### Work item
Transcribe the stretch of entries below from the line with "right elbow: (396, 839)" through the line with "right shoulder: (433, 820)", exactly and with both ends included; leave out all other lines.

### Available records

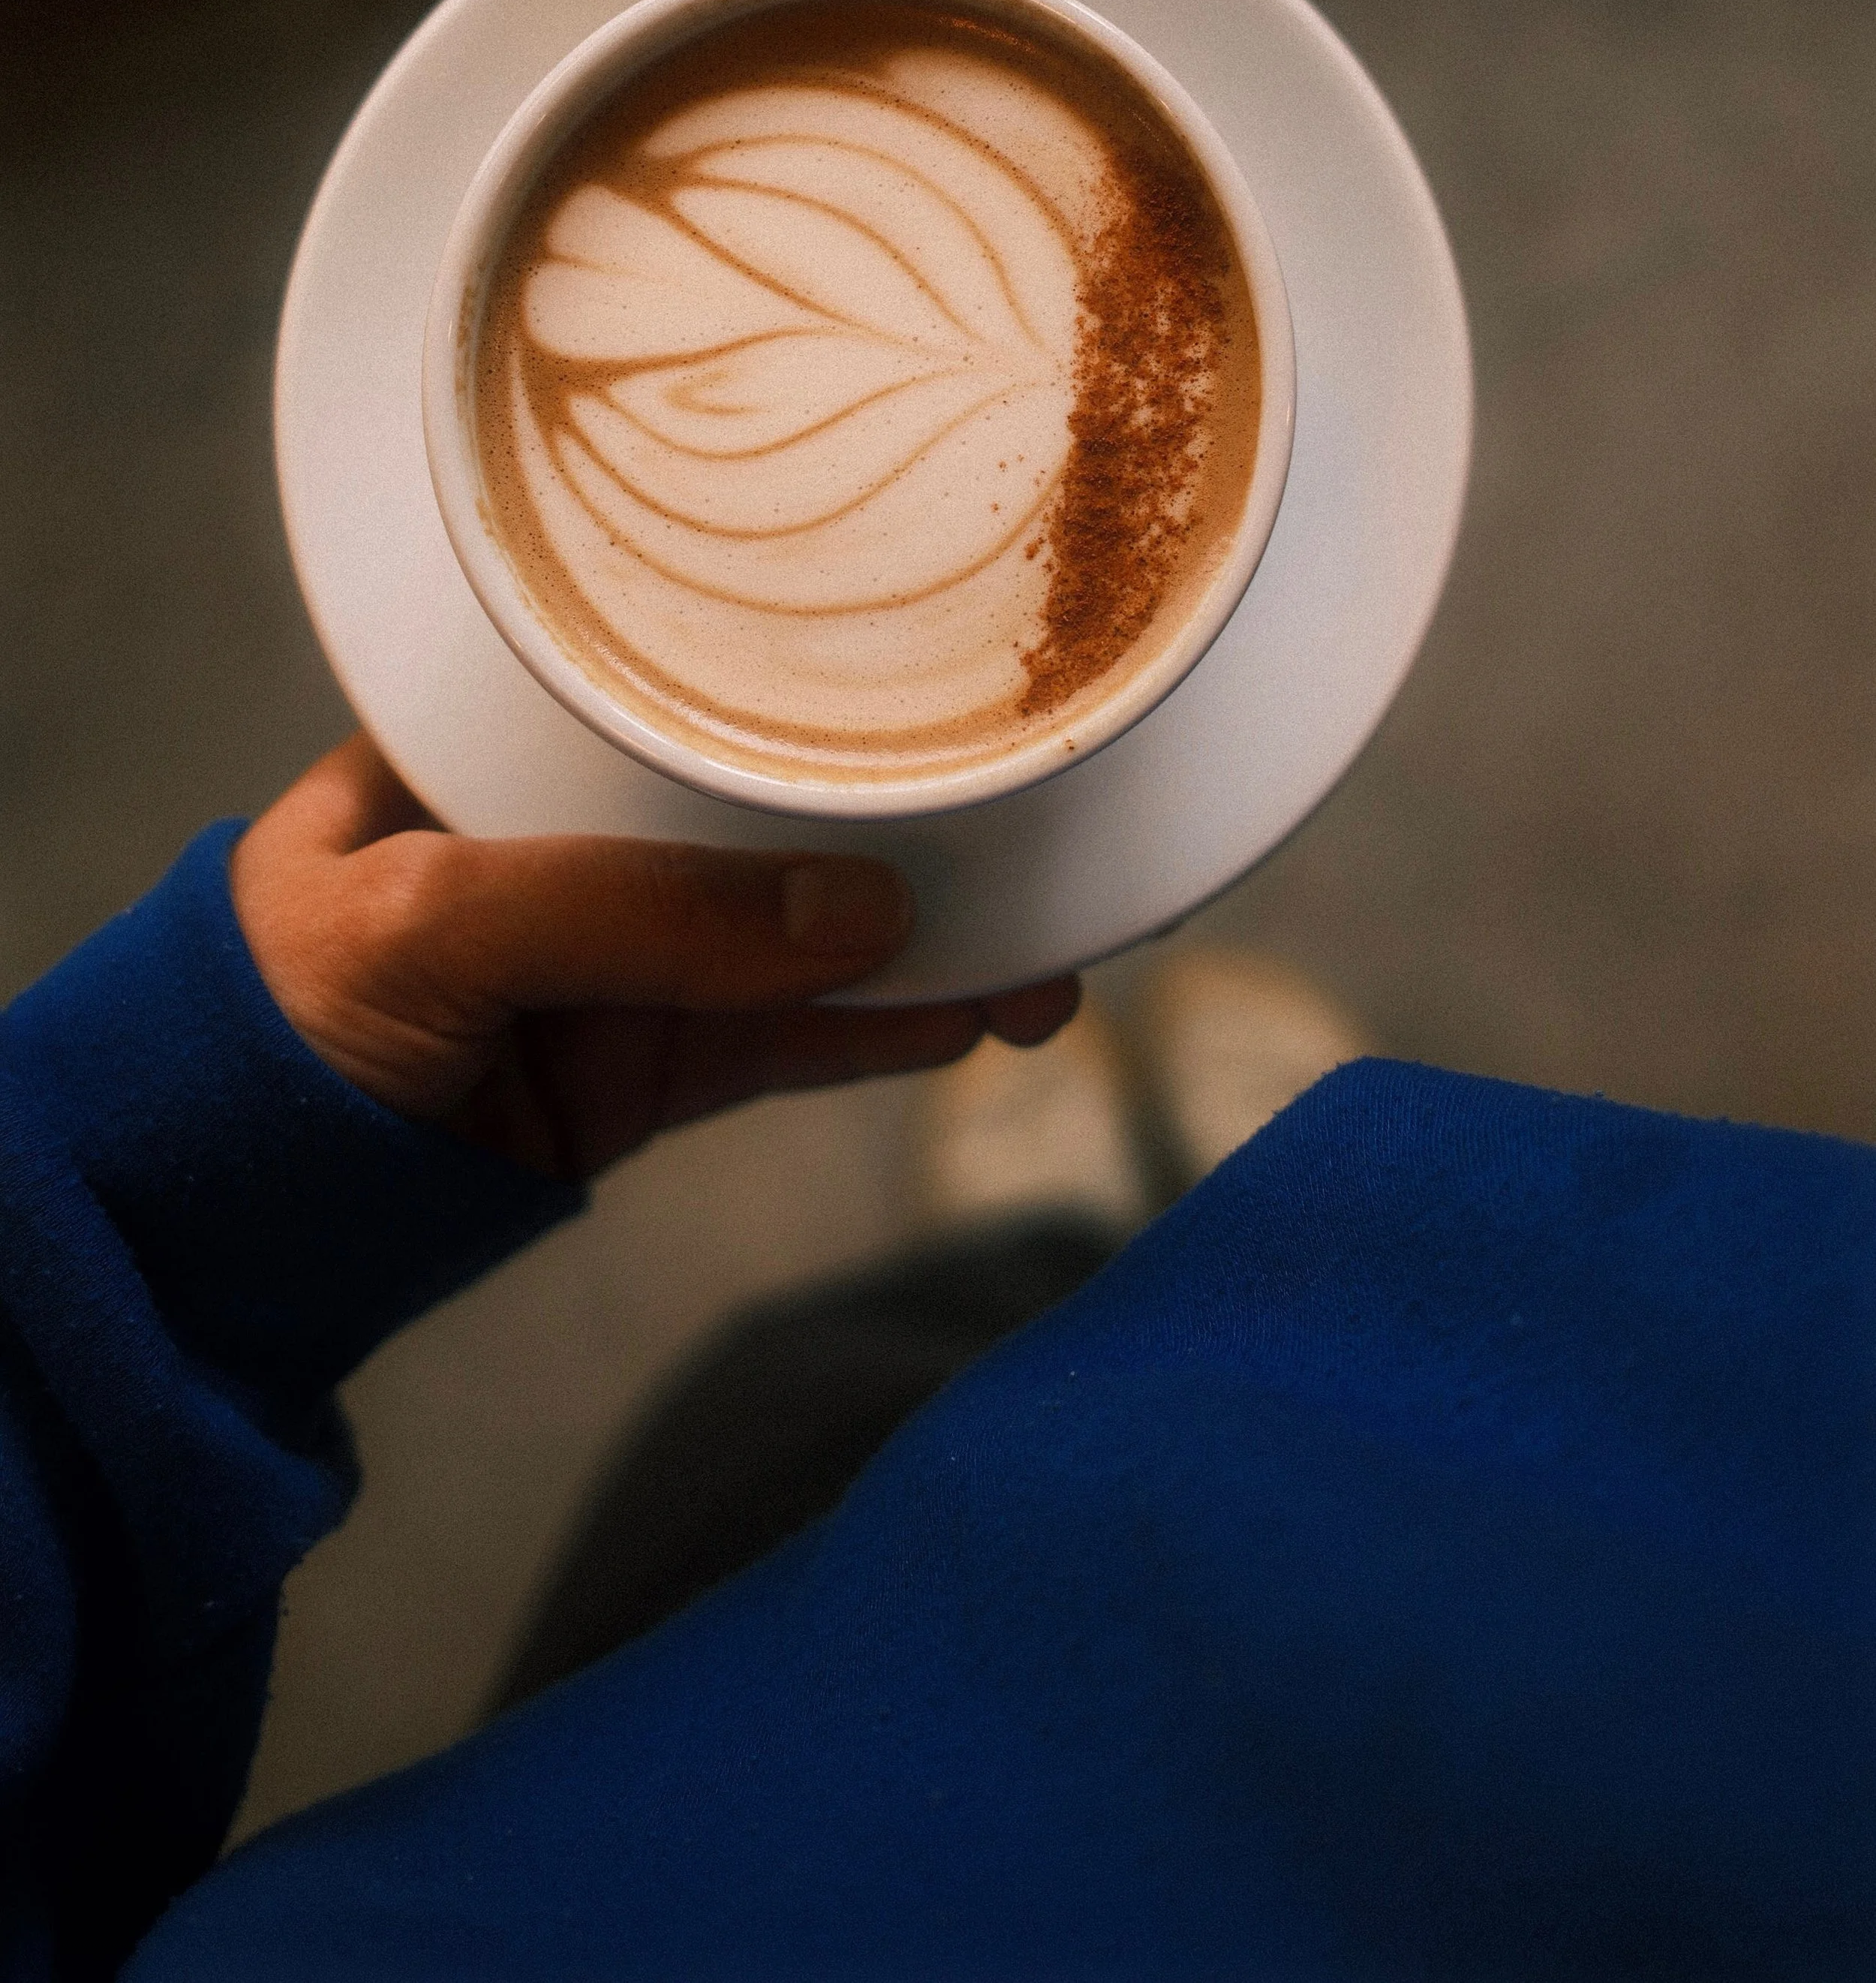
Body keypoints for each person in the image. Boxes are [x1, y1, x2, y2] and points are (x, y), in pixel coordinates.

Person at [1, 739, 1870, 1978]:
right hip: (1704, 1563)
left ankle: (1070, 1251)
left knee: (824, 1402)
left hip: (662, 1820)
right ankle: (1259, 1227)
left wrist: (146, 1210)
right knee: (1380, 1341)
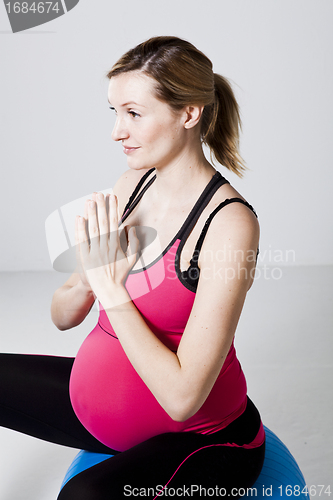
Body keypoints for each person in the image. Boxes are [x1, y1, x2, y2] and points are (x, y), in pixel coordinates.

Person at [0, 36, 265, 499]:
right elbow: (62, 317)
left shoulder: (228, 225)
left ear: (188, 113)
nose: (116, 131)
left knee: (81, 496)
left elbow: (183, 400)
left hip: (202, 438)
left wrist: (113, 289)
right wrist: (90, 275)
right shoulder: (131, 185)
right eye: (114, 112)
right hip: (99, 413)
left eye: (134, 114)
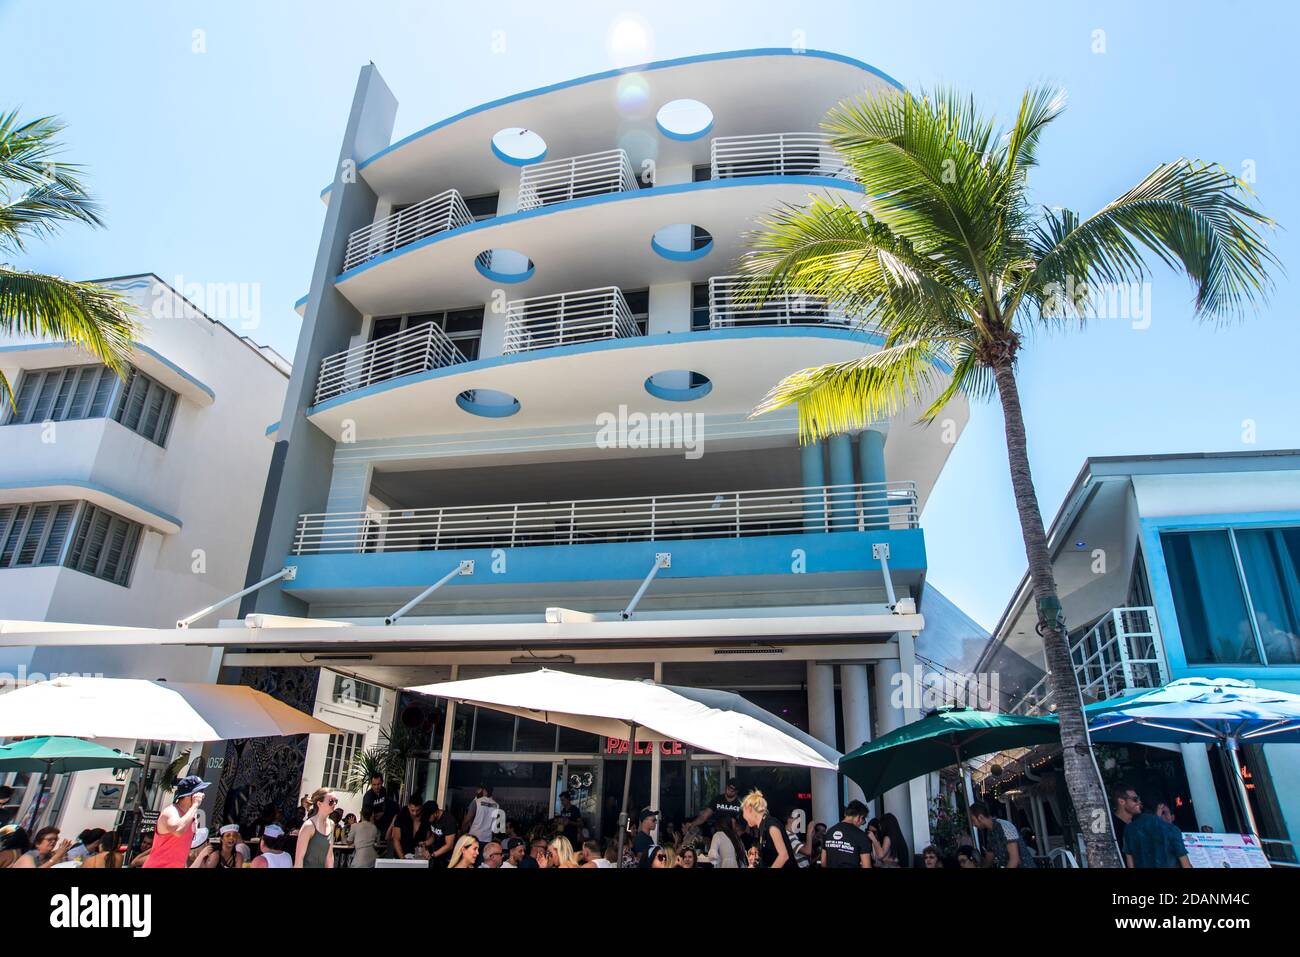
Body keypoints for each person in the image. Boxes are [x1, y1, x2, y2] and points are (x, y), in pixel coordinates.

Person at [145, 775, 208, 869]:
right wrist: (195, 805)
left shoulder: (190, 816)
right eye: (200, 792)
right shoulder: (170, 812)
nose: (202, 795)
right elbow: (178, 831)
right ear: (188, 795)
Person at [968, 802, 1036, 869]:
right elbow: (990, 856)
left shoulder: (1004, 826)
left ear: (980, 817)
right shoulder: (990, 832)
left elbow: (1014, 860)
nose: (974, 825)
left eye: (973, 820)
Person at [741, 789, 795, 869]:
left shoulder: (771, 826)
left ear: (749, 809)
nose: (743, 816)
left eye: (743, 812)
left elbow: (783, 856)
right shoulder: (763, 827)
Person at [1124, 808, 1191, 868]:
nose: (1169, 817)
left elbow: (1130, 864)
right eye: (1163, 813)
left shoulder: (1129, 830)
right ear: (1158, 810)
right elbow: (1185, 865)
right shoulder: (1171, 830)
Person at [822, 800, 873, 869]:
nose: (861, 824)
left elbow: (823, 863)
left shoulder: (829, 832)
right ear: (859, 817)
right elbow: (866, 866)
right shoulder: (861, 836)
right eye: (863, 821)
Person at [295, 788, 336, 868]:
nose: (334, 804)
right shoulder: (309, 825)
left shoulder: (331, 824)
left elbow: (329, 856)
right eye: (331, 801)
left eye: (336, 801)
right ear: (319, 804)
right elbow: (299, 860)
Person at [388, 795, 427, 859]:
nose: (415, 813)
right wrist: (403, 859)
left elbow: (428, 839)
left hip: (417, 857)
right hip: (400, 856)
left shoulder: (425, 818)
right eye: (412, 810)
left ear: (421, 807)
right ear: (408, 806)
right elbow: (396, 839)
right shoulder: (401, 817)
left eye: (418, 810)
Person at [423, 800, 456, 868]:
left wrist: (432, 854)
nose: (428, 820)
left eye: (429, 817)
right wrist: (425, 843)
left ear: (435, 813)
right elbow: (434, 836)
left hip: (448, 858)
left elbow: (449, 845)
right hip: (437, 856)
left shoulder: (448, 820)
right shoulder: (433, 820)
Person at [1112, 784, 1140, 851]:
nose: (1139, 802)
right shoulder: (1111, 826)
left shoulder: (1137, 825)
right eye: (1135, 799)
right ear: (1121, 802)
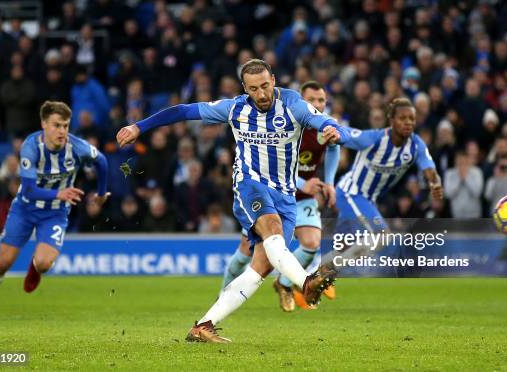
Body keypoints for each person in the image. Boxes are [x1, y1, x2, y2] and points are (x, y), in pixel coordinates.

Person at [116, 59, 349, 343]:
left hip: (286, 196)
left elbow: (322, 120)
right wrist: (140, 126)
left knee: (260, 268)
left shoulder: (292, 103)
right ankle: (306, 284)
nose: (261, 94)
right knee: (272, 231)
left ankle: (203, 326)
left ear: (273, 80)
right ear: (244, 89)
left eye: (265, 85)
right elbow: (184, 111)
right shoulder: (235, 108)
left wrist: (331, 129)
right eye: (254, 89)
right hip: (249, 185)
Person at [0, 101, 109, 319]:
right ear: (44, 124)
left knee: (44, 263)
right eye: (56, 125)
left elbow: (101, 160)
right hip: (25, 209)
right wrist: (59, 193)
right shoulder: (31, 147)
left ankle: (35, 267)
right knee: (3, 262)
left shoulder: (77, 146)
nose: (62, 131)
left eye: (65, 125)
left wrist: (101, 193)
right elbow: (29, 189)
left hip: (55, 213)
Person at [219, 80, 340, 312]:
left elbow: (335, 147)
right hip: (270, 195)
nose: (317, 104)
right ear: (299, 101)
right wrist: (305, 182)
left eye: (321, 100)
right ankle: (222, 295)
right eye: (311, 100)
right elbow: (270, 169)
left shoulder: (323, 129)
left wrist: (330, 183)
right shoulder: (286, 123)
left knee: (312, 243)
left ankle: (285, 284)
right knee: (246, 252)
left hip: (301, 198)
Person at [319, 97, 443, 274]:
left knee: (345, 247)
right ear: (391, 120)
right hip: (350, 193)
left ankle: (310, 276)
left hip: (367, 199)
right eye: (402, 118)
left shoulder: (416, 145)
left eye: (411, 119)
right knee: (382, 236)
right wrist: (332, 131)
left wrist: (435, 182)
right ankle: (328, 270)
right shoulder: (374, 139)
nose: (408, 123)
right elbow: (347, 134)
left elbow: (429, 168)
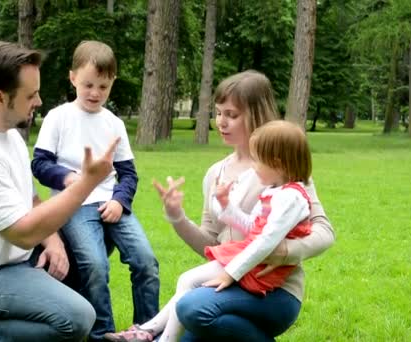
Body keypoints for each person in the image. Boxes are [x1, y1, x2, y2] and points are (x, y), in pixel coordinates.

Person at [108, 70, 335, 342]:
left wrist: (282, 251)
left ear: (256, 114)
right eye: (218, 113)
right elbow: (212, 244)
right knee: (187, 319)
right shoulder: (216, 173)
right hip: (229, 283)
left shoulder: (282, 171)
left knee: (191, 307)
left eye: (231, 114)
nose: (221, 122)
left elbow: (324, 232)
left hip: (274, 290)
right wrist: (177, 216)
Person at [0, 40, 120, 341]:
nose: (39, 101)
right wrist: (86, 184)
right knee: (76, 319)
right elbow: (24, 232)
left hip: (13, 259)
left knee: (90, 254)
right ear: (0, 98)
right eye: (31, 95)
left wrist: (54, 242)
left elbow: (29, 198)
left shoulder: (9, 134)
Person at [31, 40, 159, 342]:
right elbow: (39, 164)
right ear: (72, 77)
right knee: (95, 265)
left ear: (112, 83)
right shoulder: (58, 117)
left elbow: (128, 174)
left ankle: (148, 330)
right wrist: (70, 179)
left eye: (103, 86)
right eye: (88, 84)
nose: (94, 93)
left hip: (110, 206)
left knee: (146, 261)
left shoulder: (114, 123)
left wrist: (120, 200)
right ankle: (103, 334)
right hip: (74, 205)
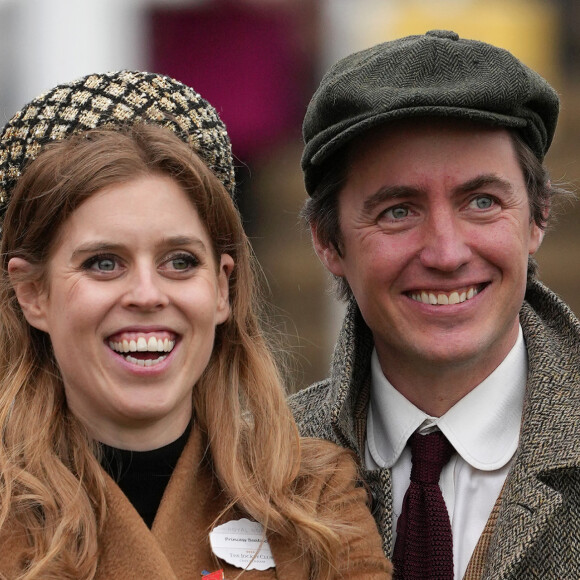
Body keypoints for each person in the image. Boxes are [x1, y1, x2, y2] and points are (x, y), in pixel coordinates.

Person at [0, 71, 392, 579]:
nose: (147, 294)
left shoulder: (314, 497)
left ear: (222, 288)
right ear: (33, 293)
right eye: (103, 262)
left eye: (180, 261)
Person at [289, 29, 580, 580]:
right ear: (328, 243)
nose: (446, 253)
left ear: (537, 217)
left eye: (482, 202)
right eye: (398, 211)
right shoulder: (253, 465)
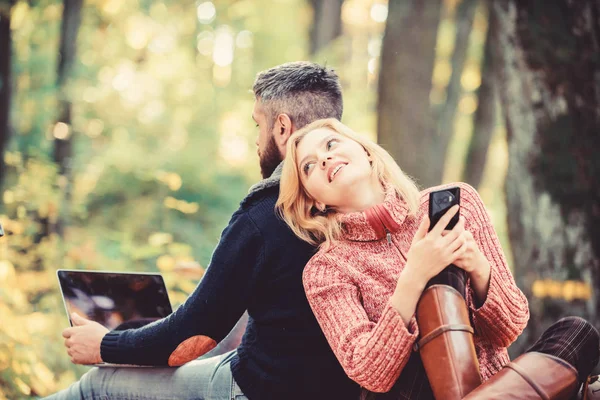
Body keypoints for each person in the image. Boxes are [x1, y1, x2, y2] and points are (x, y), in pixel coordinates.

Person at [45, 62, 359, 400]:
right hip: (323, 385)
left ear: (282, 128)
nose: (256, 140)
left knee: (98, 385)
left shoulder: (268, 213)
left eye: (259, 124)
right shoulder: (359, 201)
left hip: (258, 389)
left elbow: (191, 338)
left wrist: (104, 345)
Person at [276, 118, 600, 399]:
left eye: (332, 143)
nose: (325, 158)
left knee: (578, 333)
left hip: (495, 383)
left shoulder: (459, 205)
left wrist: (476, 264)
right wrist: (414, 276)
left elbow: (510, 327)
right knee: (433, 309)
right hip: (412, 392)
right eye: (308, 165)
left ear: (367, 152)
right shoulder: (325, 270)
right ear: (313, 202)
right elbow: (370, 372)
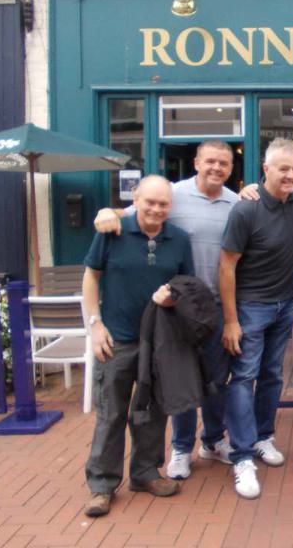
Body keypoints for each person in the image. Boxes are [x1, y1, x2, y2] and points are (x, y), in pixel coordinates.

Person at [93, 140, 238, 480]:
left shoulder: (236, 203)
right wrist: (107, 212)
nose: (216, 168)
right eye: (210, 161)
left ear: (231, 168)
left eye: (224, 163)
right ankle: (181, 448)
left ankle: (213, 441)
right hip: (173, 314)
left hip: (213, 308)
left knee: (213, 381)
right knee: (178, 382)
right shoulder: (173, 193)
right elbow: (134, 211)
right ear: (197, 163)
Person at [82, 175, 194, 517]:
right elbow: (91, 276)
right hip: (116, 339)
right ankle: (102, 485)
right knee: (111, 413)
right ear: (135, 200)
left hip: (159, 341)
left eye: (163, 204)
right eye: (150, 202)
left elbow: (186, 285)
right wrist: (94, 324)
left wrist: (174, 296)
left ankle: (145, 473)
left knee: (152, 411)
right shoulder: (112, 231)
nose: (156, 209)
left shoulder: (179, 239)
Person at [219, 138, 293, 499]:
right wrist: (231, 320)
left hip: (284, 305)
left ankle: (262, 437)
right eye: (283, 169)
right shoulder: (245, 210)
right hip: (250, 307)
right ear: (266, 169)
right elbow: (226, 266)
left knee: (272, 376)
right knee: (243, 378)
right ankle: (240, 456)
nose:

### Exercise result
right elbow: (396, 839)
right shoulder: (401, 817)
left eye: (418, 810)
Person at [423, 800, 456, 868]:
left wrist: (432, 854)
nose: (428, 820)
left eye: (429, 817)
right wrist: (425, 843)
left ear: (435, 813)
right elbow: (434, 836)
left hip: (448, 858)
left elbow: (449, 845)
right hip: (437, 856)
left shoulder: (448, 820)
right shoulder: (433, 820)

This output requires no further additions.